More than 90% of Belgians have heard of "Black Friday" - a sales promotions day imported from the United States happening this Friday - according to a survey carried out by Dedicated.
Last year, according to the payments company Worldline's figures, the event generated a 15% increase in transactions compared to a normal Friday and they were up by 12% when compared to the same event in 2017.
In 2018, 28% of the people questioned by Dedicated purchased on-line on this promotions day and 22% bought goods in actual shops, the survey, commissioned by Mondial Relay, showed. For 73% of the respondents, Black Friday is first and foremost synonymous with good deals.
However, the operation has had its critics since crossing the Atlantic in 2016, as much from the ranks of the traders as from the consumers. The Neutral Union for Independents (SNI), which questioned 728 businesses, reports that only 34% of them take part in Black Friday, often unwillingly because they feel obligated to do so.

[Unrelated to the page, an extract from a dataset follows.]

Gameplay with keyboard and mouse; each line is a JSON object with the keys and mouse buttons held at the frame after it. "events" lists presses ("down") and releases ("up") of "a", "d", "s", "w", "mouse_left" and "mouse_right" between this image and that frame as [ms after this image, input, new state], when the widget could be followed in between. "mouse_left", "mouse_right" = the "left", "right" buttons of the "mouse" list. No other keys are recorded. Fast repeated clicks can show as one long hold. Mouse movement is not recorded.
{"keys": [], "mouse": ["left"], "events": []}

Ingenico, a payments solutions company, thinks that Black Friday creates opportunities for local SMEs - on the condition however that they are distinguishable from the big multinationals, for example by placing a proximity communication on the social networks.
Some companies, participating in the "Green Friday" movement started in France in 2017, have opted for a more radical stance in order to move forward by giving no reductions on the 4th Friday in November. "The Green Friday movement invites citizens to ask themselves about their patterns of consumption and to take some responsibility," Ressources, the federation of social economy enterprises active in waste reduction, explained. It has this year been coordinating Green Friday in Belgium.
To those wishing to put their hands in their wallets, the consumer protection association Test-Achats, in any case, recommends thinking before buying, checking prices outside of special offers, comparing offers and looking under labels to spot false reductions.